= Activity =
Take the entries below and print, exactly, the stretch from the line containing "a detailed explanation)" through the line containing "same thing when", both included.

= Records for this exercise =
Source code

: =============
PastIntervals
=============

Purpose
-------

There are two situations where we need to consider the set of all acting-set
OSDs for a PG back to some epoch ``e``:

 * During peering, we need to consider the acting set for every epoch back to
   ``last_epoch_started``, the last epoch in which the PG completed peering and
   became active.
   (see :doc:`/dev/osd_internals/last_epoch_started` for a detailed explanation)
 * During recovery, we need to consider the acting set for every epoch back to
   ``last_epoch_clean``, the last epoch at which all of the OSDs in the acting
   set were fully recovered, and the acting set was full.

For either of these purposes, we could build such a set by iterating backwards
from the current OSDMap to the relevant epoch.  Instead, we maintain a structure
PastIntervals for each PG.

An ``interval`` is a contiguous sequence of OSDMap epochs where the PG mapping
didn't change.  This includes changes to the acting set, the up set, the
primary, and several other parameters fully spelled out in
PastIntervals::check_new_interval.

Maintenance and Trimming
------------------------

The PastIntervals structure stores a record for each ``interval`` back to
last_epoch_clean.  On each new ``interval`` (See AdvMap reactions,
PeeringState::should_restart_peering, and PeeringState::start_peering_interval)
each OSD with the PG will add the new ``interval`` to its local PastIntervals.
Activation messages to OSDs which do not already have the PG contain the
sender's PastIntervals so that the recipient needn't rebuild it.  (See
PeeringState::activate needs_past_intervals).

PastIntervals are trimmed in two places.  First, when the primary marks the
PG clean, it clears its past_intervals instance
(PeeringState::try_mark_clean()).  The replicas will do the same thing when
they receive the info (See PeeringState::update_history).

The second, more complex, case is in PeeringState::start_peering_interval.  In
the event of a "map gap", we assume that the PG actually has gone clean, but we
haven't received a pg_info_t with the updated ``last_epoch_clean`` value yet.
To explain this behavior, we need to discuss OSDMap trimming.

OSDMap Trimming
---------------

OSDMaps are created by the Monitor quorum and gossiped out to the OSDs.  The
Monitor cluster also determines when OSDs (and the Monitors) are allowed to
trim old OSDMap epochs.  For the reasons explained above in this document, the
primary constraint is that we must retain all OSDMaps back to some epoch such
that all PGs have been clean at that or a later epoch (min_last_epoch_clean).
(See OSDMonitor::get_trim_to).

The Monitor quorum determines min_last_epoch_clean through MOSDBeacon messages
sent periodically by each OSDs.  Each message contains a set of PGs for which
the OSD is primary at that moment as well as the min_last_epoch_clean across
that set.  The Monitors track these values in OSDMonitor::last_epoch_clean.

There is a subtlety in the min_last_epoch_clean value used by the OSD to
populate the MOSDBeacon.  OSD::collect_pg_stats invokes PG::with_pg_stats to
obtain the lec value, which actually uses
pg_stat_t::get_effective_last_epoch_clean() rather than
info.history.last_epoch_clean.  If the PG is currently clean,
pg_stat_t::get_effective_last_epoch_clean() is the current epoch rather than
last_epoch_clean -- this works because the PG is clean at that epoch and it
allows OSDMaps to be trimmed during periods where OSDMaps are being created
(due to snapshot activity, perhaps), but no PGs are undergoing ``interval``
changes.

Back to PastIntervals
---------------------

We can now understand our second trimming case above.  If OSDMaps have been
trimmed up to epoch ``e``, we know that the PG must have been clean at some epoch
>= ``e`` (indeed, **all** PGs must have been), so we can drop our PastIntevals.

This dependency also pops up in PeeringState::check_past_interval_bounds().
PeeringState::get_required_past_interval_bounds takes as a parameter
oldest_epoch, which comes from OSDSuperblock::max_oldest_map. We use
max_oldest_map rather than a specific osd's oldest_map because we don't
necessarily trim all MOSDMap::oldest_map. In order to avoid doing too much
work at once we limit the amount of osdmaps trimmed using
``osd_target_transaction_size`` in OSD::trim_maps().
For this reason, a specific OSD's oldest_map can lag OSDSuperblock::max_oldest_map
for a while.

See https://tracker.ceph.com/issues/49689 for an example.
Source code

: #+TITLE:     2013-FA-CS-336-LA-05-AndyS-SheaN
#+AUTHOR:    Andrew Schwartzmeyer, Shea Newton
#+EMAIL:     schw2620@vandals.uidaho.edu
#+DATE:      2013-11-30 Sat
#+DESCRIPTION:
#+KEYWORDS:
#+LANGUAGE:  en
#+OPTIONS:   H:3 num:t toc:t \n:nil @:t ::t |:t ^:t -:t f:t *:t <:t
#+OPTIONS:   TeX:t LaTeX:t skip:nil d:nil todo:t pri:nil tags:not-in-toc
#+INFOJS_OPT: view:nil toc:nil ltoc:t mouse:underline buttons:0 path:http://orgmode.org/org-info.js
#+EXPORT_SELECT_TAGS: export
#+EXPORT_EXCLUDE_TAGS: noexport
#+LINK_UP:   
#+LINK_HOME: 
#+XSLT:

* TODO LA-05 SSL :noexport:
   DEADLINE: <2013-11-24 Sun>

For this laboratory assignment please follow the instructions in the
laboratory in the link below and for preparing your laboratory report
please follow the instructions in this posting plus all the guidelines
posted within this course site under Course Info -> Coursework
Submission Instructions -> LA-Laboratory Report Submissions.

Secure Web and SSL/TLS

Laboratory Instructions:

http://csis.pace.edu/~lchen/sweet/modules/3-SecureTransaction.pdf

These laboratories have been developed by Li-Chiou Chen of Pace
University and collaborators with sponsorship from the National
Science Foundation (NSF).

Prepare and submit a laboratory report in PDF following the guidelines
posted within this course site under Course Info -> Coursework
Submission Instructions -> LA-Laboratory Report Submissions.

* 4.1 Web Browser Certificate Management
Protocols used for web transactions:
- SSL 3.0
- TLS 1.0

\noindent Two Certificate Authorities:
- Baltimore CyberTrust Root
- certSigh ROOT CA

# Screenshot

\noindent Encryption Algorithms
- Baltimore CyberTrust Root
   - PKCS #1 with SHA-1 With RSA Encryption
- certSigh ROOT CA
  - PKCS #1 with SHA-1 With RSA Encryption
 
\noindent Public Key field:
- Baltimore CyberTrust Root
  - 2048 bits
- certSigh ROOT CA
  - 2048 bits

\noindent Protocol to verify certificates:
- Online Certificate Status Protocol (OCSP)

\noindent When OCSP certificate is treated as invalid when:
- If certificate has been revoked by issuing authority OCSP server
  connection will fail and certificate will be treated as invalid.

= Task output =
   (see :doc:`/dev/osd_internals/last_epoch_started` for a detailed explanation)
 * During recovery, we need to consider the acting set for every epoch back to
   ``last_epoch_clean``, the last epoch at which all of the OSDs in the acting
   set were fully recovered, and the acting set was full.

For either of these purposes, we could build such a set by iterating backwards
from the current OSDMap to the relevant epoch.  Instead, we maintain a structure
PastIntervals for each PG.

An ``interval`` is a contiguous sequence of OSDMap epochs where the PG mapping
didn't change.  This includes changes to the acting set, the up set, the
primary, and several other parameters fully spelled out in
PastIntervals::check_new_interval.

Maintenance and Trimming
------------------------

The PastIntervals structure stores a record for each ``interval`` back to
last_epoch_clean.  On each new ``interval`` (See AdvMap reactions,
PeeringState::should_restart_peering, and PeeringState::start_peering_interval)
each OSD with the PG will add the new ``interval`` to its local PastIntervals.
Activation messages to OSDs which do not already have the PG contain the
sender's PastIntervals so that the recipient needn't rebuild it.  (See
PeeringState::activate needs_past_intervals).

PastIntervals are trimmed in two places.  First, when the primary marks the
PG clean, it clears its past_intervals instance
(PeeringState::try_mark_clean()).  The replicas will do the same thing when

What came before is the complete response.